Pirates of the Caribbean won all too much from inviting Johnny Depp: from an experimental mystical pirate story no one fully believed in, it became one of the biggest and most lucrative IPs in the world, spawning five sequels and countless by-product projects along the way. All thanks to its star actor’s eccentric Captain Jack Sparrow who quickly turned from a sidekick into a protagonist.
But now, two decades later, it’s time to let Pirates of the Caribbean do its things — namely, let go of Jack Sparrow and peacefully sink down to the bottom of the sea.
Depp-less Be the New Pirates of the Caribbean
The Johnny Depp vs. Amber Heard case locked many Hollywood doors for the Jack Sparrow actor, but even after he won in the court, most of them remained inaccessible to him. Many speculated that Disney would try to get Depp back on board after firing him, but apparently, that won’t be the case.
“We're gonna reboot Pirates, so that is easier to put together because you don't have to wait for certain actors,” Jerry Bruckheimer, the movies’ producer, recently told ComicBook.
It doesn’t take much computing power to get the message: Johnny Depp will not be part of the upcoming Pirates of the Caribbean reboot. With Disney intending to leave Captain Jack Sparrow behind on the rum island, the company seals its IP’s fate.
It’s High Time to Let Pirates of the Caribbean Go
Without Johnny Depp, Pirates of the Caribbean is seemingly doomed: beyond the original trilogy, the last few movies were terrible. The only reason the audience still watched them was to spend some quality time with their favorite Captain, and now that he’s gone, the franchise is likely going to plummet like nobody’s business.
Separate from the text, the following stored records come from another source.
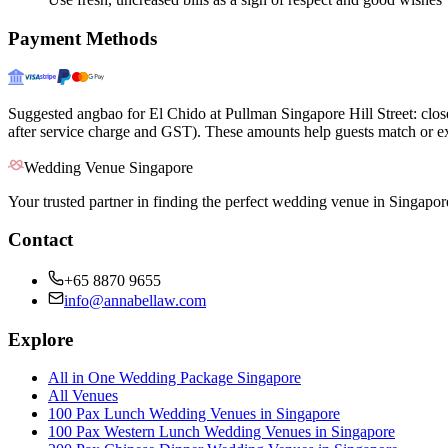
Payment Methods
Suggested angbao for El Chido at Pullman Singapore Hill Street: clo
after service charge and GST). These amounts help guests match or ex
Wedding Venue Singapore
Your trusted partner in finding the perfect wedding venue in Singapor
Contact
+65 8870 9655
info@annabellaw.com
Explore
All in One Wedding Package Singapore
All Venues
100 Pax Lunch Wedding Venues in Singapore
100 Pax Western Lunch Wedding Venues in Singapore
It’s high time for it to go, too — so it’s not necessarily a bad thing.
The last Pirates of the Caribbean movies had bizarre storylines and completely lost their origins already. Johnny Depp’s presence somewhat kept them afloat, but in vain: some franchises just aren’t meant to be going forever.
Pirates realistically should have already ended with the third movie — so on our end of this cinematic experience, we’re willing to say farewell and let this once great IP sink peacefully.
And as it goes down, down, down to the bottom of the sea, we’re going to be listening to Davy Jones’ theme music as we rewatch the original trilogy.